Totally buying the conspiracy theory (can’t find link?!) that the Yahoo! memo was leaked on purpose – to get people talking about Yahoo!. Ahem.
The so-called “Cons” of working at home
Sparked by the Yahoo! memo this USA Today article debates the pros and cons of telecommuting; it barely scratches the surface or realizes it’s not 1998. The pros are simplistic and obvious but whatever; it’s the idiotic cons which have my knickers in a twist.
“Less productivity. At-home workers can be distracted with personal tasks.“
Being in an office does not magically make a ‘personal’ life disappear nor for that matter, instantly put workers in A-game mode. Plenty of studies show – because of the constant ‘work’ interruptions, pointless soul ravaging meetings, water cooler nonsense, extra long breaks – that the average worker maybe gets in 5-6 hours of actual work done. On a good day.
“Less communication and cohesion. When workers are scattered, it’s harder to build a sense of ‘team.'”
“Less innovation. You need to bounce ideas off one another to generate new concepts.“
Skype. Facetime. Email. Project management apps. For Twitter’s sake, I get ideas from tweets. Workflow tracking. Fancy new things called telephones. And when we get really wild and crazy, we can GASP! schedule on-site meetings. In person. With like chairs and a big ass table in the middle.
When did teleworking translate into NEVER working with others, never having meetings or talking with your co-workers? (That’s not exactly a deal breaker is it, not like we really like everyone on ‘the team’ do we?)
No one is saying that technology will replace in person meetings for all eternity. Sometimes it’s better to meet, other times.. totally not.
What makes these arguments so silly to me is that they’re based upon this idea:
“Office chit-chat can be valuable for the bottom line.”
O-M-G. It’s “Oscars were lame” small talk or “Do you have what I need and asked for last week?! Screw it, I can do it myself faster.” That is office chit chat.

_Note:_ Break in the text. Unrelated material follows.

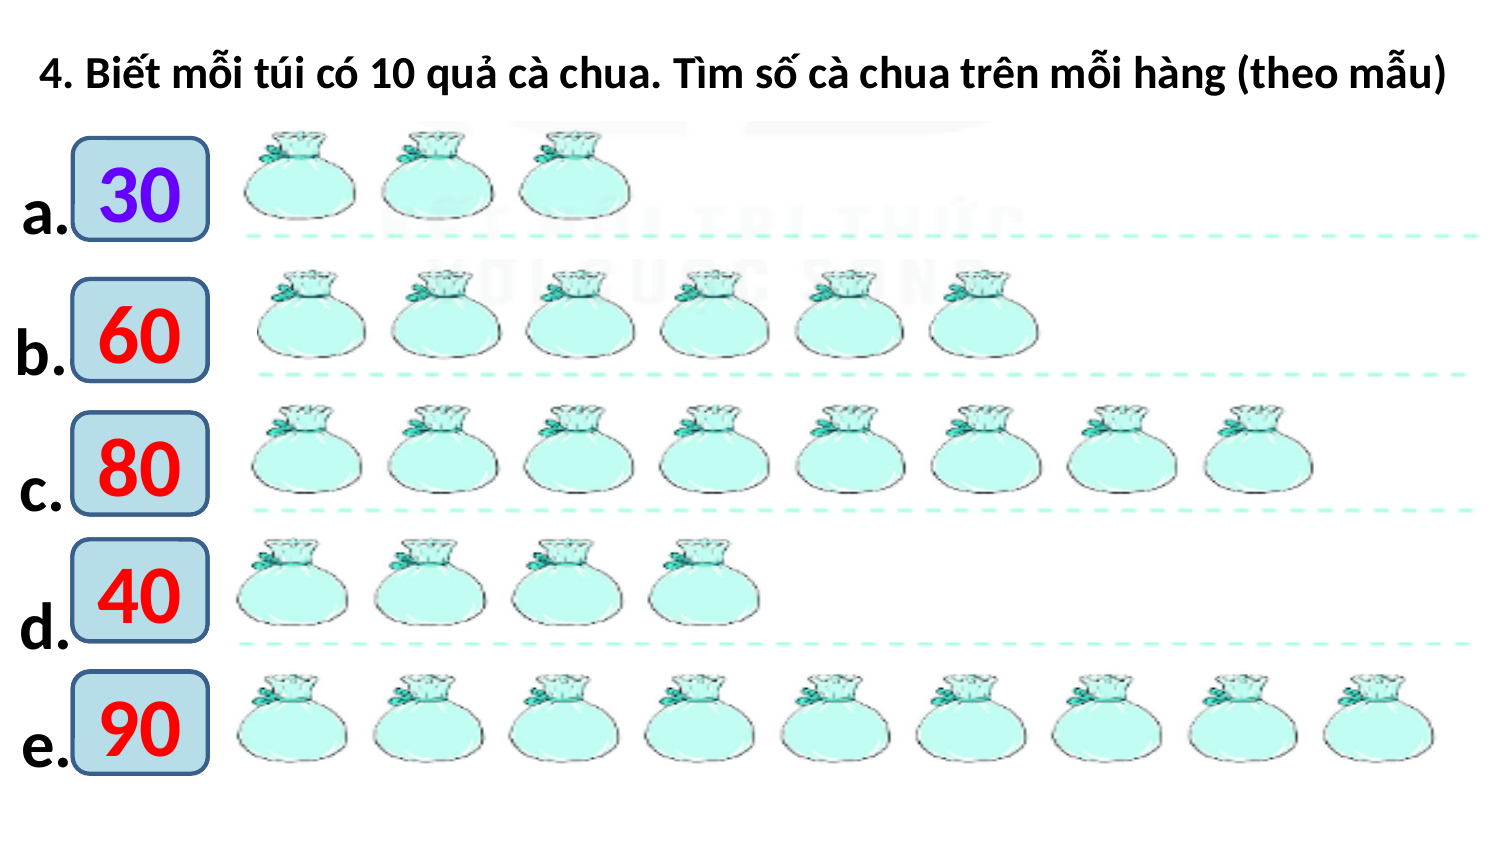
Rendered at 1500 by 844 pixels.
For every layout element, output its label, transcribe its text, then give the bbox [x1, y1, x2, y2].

If someone’s got a million dollar idea, they ain’t given it up at the frickin’ water cooler. They’re putting that mojo down in stone, making sure they get the credit, the promotion, the pay raise and the stock options; or venturing out to do it on their own.
“Less control. In the office, you can see how and when employees are working.“
I’ll let C.C. Chapman take this one: “You don’t have a productivity problem, you have an HR problem.”
If you have to helicopter parent your “self-starter, autonomous, independent” highly recruited talent, you gots bigger issues than deciding workshifting is bad.
Four Walls Do Not an ‘Office’ Make
Most professionals I know are just that – professional. I am always learning, always thinking. My brain’s ON function isn’t limited by grey cube walls or the coffee shop or a 9-5 clock.
When the “at work” light is on, they make it happen. When it’s teleconference time – there are no distractions, there’s no zoning out or doodling on a note pad to fight the boredom; it’s a meeting and you show up to get your work DONE.
One good point the story made: A Pro for teleworking is that you can hire a wider range of talent; so a Con is that when you don’t, the competition gets to.
Is work wherever your brain is that day, or do you need the structure of an office, constant team interaction?